Forse è proprio questo che vi incute terrore, l'idea di donarvi alla vita e alle persone che la compongono, l'idea che questo significhi abbandonarsi passivamente a forze ingestibili che vi manipolerebbero e plasmerebbero a tal punto che fatichereste a riconoscervi nel ricordo di ciò che siete stati.
Aprite gli occhi, perché non è così che funziona. Ogni giorno è una battaglia dalla quale vi defilate, è la donna che vorreste farvi e alla quale non parlate, è come starsene fermi, ad occhi chiusi e incassare ganci e diretti in pieno viso senza nemmeno alzare le braccia a difendersi. Non credo debba esistere la magia per predire i risultati delle vostre azioni: Battaglia persa, donna persa, sangue perso. C'è solo da perdere.
Fate finta che davvero questa vita sia una donna, una di quelle delicate ma che lasciano intravedere come la loro passione sia in grado di farvi risorgere dall'oblio delle vostre grigie e atarassiche giornate, che sia in grado di farvi sentire vivi come nel momento del primo respiro e del pianto che ne ha seguito. Ecco, ora corteggiatela, chiedetele di lei e parlatele di voi. Fate che il suo interesse per voi salga e che il vostro non perda di mordente. Ubriacatevi insieme di idee e risate, di racconti e nostalgie.
Arriverà il momento nel quale lei si protrarrà verso di voi, esponendo i suoi seni, mordendosi le labbra e lasciando che i capelli coprano il suo sguardo che esprime desiderio puro. Questo è il vostro momento, quello della consapevolezza che qualcosa sta per succedere, e che sarà merito del lavoro che avete fatto. Non aspettate che sia lei a trascinarvi per un braccio verso un luogo più tranquillo, fatelo voi, portatela lontano.

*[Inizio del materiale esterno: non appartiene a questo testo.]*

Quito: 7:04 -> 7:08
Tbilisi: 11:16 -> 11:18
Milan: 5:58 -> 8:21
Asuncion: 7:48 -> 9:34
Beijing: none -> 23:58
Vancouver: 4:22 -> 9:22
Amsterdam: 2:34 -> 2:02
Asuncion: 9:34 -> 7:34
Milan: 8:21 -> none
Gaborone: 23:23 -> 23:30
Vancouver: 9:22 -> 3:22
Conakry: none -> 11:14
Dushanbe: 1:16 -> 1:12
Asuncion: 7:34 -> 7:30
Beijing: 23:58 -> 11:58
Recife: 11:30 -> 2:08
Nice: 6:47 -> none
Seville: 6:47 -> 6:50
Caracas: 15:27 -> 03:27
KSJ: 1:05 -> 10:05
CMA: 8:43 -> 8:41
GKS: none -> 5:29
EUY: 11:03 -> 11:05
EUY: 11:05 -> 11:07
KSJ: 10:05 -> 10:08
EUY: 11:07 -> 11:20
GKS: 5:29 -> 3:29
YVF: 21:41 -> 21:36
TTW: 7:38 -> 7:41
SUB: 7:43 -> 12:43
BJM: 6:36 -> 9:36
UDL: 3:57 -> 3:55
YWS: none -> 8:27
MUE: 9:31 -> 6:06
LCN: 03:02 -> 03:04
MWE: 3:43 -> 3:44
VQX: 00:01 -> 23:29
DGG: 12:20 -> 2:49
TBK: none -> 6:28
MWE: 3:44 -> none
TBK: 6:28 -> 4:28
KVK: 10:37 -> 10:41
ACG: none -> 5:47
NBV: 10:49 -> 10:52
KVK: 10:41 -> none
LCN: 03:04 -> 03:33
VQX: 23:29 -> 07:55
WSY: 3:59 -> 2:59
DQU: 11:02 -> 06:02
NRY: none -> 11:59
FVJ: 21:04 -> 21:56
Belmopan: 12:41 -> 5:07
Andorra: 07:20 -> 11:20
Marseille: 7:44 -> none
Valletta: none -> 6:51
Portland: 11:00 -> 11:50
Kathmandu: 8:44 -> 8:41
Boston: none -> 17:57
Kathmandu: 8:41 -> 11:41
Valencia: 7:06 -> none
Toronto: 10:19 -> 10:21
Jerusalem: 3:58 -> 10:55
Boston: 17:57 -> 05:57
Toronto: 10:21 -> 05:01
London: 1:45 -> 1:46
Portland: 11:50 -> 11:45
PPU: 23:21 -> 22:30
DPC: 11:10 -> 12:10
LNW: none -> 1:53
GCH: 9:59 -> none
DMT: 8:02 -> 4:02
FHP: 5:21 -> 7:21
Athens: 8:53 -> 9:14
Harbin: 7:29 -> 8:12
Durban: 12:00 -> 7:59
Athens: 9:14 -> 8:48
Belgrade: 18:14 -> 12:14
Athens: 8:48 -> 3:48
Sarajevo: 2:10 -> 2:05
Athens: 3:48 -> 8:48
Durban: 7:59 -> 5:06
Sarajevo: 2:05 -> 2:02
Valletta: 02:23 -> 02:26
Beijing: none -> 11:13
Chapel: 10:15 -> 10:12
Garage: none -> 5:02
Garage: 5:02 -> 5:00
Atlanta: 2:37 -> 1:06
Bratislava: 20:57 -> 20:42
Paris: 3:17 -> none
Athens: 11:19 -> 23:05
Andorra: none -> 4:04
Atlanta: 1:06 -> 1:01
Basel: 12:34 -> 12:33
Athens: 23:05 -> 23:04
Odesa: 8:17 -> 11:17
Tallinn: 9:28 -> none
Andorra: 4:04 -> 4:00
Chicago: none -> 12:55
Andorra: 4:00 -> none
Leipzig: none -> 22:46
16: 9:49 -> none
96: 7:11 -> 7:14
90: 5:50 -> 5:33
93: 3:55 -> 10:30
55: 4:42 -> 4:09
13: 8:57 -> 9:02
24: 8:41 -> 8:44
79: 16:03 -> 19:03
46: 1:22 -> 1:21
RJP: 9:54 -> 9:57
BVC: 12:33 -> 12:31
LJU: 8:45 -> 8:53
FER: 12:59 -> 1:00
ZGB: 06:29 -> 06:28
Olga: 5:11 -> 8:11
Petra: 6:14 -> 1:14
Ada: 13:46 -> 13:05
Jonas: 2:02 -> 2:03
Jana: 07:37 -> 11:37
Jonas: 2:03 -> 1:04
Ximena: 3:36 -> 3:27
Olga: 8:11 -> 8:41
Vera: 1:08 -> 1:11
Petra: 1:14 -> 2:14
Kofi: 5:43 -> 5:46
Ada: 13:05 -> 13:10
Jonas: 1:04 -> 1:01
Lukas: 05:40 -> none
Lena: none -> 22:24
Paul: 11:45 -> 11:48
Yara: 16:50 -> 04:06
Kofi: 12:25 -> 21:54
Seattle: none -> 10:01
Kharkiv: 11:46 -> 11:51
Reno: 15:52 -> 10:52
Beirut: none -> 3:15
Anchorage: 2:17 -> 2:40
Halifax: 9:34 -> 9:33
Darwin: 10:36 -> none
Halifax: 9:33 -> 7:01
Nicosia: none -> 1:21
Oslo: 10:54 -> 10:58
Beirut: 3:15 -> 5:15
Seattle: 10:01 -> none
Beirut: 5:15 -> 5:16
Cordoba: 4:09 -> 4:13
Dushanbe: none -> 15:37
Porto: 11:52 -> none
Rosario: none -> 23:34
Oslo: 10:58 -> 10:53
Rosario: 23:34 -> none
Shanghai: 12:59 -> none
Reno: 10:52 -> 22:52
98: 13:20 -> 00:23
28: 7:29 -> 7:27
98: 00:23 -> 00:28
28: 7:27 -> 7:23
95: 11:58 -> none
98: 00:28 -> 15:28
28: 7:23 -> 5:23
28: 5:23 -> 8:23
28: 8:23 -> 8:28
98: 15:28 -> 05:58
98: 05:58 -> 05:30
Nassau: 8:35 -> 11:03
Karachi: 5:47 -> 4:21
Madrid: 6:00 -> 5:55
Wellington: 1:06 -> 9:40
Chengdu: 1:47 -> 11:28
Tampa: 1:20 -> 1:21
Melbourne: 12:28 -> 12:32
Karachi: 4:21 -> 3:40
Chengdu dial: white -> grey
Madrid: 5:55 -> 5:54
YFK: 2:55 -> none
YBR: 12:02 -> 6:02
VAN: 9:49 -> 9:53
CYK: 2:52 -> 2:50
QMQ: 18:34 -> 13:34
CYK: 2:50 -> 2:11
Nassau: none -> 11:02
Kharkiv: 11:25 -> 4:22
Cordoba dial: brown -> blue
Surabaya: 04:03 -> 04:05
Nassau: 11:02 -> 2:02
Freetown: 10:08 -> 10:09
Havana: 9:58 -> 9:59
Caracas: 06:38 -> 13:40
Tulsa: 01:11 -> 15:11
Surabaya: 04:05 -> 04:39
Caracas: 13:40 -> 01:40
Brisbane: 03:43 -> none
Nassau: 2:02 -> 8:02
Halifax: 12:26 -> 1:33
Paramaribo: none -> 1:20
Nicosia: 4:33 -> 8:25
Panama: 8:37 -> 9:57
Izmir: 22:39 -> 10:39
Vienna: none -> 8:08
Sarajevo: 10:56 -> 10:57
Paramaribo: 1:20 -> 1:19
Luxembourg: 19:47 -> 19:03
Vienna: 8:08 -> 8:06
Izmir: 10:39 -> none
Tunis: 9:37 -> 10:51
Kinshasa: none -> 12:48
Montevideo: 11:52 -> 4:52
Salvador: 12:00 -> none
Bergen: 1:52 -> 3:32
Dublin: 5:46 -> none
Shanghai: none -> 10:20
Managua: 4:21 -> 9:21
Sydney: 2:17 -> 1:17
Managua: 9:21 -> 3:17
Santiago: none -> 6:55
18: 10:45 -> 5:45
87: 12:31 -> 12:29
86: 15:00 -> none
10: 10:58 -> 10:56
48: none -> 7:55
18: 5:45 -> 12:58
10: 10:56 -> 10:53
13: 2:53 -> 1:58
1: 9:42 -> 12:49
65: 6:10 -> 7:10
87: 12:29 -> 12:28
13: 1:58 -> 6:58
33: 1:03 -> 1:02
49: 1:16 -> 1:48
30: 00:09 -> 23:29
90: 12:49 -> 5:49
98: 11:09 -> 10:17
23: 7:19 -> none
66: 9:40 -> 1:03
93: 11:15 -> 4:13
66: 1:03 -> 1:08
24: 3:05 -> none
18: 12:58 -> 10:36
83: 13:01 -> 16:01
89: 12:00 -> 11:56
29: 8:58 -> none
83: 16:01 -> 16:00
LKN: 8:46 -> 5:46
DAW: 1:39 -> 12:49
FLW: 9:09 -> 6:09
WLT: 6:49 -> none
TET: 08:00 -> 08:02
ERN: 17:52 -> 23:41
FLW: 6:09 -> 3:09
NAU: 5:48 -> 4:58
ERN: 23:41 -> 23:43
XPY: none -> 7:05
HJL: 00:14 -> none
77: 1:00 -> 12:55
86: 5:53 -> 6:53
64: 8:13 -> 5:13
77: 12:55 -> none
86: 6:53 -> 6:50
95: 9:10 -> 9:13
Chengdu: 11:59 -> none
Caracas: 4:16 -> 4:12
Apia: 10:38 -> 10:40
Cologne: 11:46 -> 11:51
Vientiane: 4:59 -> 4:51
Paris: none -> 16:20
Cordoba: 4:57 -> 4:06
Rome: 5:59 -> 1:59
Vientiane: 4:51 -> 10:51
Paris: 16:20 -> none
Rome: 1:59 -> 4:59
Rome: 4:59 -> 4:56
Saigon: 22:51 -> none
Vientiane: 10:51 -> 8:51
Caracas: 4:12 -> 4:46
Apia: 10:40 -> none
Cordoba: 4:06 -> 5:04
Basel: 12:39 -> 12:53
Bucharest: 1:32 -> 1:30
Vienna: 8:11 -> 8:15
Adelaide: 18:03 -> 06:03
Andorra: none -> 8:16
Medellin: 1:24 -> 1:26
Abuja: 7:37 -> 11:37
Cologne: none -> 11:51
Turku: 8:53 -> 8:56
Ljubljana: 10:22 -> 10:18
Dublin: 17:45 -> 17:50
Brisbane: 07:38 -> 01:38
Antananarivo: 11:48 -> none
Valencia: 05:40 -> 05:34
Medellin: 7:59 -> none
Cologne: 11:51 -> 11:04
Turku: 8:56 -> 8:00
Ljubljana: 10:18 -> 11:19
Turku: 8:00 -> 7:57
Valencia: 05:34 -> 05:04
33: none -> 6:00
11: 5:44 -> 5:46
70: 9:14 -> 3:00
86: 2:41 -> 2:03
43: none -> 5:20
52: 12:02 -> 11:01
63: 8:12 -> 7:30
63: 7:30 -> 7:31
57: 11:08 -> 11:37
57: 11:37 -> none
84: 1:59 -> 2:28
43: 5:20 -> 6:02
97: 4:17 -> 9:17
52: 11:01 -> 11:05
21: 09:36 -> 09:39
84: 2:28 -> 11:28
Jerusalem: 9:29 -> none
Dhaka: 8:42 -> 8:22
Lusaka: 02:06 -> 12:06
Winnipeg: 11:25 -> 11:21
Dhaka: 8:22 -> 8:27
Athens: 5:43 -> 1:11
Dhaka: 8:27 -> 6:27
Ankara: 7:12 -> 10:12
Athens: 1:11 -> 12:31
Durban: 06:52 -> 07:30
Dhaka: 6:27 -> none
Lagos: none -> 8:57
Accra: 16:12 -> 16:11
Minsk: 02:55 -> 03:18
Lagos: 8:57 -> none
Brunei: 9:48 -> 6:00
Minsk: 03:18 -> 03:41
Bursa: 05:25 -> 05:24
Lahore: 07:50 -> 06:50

Non appena i brividi inonderanno ogni centimetro della pelle della vostra schiena, baciatela, baciatela come se da quel bacio dipendesse la vostra sopravvivenza, perché da questo istante, il suo piacere e il vostro sono esattamente la stessa cosa. Se sarete abbastanza bravi sentirete il suo respiro farsi più vigoroso e la sua schiena inarcarsi per poi distendersi e inarcarsi nuovamente. Esplorate il suo corpo con le mani, con le labbra, con gli occhi, con la lingua. Lasciate che siano le percezioni che passano da un organismo all'altro vi guidino, che siano le vostre torce.
Ci saranno gemiti, morsi ed energia. A questo punto non rimane altro da fare se non scostare le sue cosce e permettere che tutto ciò che siete di confondersi con lei. Poco importa se per lei è troppo presto, se non vuole o se la metterete incinta. Vi state fottendo la vita, state prendendo la ricompensa per quello che avete passato e a quel punto è fatta. Siete liberi.
Quello che voglio dirvi, stupide vittime di voi stessi, è che dovete farvi una scopata con tutto quello che vi spaventa e prendervi la vostra rivincita, mettere il collare ad ogni vostra paura e dominarla come succede nel mondo animale, sottomettendola.
Credo in voi e nelle vostre capacità di sottomettere qualsiasi cosa vi spaventi, qualsiasi cosa che non vi permette di essere felice, di tutto ciò che vi rende incontentabili perdenti!
Non deludetemi, sarebbe una storia pessima da raccontare.